As we approach the Catalonia consultation deadline, due November 9th, pro-independence activists are raising the stakes. Madrid´s mood of self-restraint has served to embolden the separatist position. While most observers believe the Catalonian government wouldn´t dare to break the law and proceed with the referendum, it might be tempted to encourage widespread disobedience. Should Catalans go to the polls in a unilateral declaration of democratic defiance, a “yes” vote could drag moderates into reckless confrontation.
Much has been said on the economic drawbacks which would occur were Catalonia to sever links with Spain. Yet, the mere possibility of that happening would hit the Spanish economy as a whole. It would amount to a lose-lose scenario for both parties.
Overall debt sustainability roughly 20% of GDP would evaporate. Ratings agency Fitch has placed the Catalonian question under special scrutiny because no one knows how the implications of an independence vote would play out.. Investors would also have serious doubts about Spain’s ability to repay its debt should it become deprived of one of its wealthiest regions.
Catalan independence would trigger disarray in financial markets . Fleeing to Madrid is unlikely to save banks from the ensuing hurricane. A sizeable part of their loans and deposits would be plunged into limbo, unless Madrid swiftly quells the rebellion or recognizes the “fait accompli” by offering full support for Euro arrangements.

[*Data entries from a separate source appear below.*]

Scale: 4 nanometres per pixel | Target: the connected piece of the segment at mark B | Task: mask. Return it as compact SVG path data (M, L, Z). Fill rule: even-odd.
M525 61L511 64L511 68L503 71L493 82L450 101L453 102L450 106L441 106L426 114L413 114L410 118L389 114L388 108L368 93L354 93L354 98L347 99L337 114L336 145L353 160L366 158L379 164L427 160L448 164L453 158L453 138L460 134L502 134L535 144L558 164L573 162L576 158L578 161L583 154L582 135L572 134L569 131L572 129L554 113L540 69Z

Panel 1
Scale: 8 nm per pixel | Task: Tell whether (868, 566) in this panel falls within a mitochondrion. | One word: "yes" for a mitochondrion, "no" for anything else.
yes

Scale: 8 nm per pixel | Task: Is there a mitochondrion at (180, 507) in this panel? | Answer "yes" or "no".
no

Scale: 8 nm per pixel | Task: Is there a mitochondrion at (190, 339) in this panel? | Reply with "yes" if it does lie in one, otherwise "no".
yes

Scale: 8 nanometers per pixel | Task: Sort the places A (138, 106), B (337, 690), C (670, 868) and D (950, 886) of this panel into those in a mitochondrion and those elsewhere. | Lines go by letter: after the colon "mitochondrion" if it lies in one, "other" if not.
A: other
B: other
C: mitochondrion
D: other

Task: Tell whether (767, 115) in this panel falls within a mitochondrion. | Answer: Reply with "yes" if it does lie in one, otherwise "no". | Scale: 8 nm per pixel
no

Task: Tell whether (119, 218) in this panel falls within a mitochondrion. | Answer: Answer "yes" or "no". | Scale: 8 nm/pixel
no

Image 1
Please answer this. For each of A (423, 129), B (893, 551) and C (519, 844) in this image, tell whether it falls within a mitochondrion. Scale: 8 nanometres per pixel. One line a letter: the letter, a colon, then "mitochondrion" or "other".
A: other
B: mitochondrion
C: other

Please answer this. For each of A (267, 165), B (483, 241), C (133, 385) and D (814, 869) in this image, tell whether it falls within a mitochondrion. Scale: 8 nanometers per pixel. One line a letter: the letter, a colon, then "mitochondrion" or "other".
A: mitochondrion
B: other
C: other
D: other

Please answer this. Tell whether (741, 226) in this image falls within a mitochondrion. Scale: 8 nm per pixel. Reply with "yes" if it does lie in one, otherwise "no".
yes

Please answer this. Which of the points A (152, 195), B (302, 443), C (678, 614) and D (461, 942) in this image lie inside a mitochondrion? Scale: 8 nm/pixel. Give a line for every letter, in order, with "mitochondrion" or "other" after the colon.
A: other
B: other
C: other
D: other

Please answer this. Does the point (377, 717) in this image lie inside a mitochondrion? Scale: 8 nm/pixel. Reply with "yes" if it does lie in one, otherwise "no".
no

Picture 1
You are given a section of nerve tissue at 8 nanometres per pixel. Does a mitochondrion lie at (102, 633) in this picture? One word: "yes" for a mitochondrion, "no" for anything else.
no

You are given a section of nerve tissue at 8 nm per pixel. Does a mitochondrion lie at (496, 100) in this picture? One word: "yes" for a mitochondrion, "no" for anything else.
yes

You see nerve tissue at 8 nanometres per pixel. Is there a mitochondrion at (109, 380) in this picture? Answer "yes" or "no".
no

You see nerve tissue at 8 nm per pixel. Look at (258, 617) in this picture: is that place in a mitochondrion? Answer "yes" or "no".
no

A deep recession would likely hit Catalonia and also Spain, with investment plummeting and uncertainty driving business activity down. A nightmare scenario could ensue well before serious steps towards independence are taken. In a way, turning the economy into a shambles would be a glimpse of the unbearable costs such secession involves. Let’s hope citizens in Catalonia do not share St Thomas inclination for believing only in what he could touch or experience.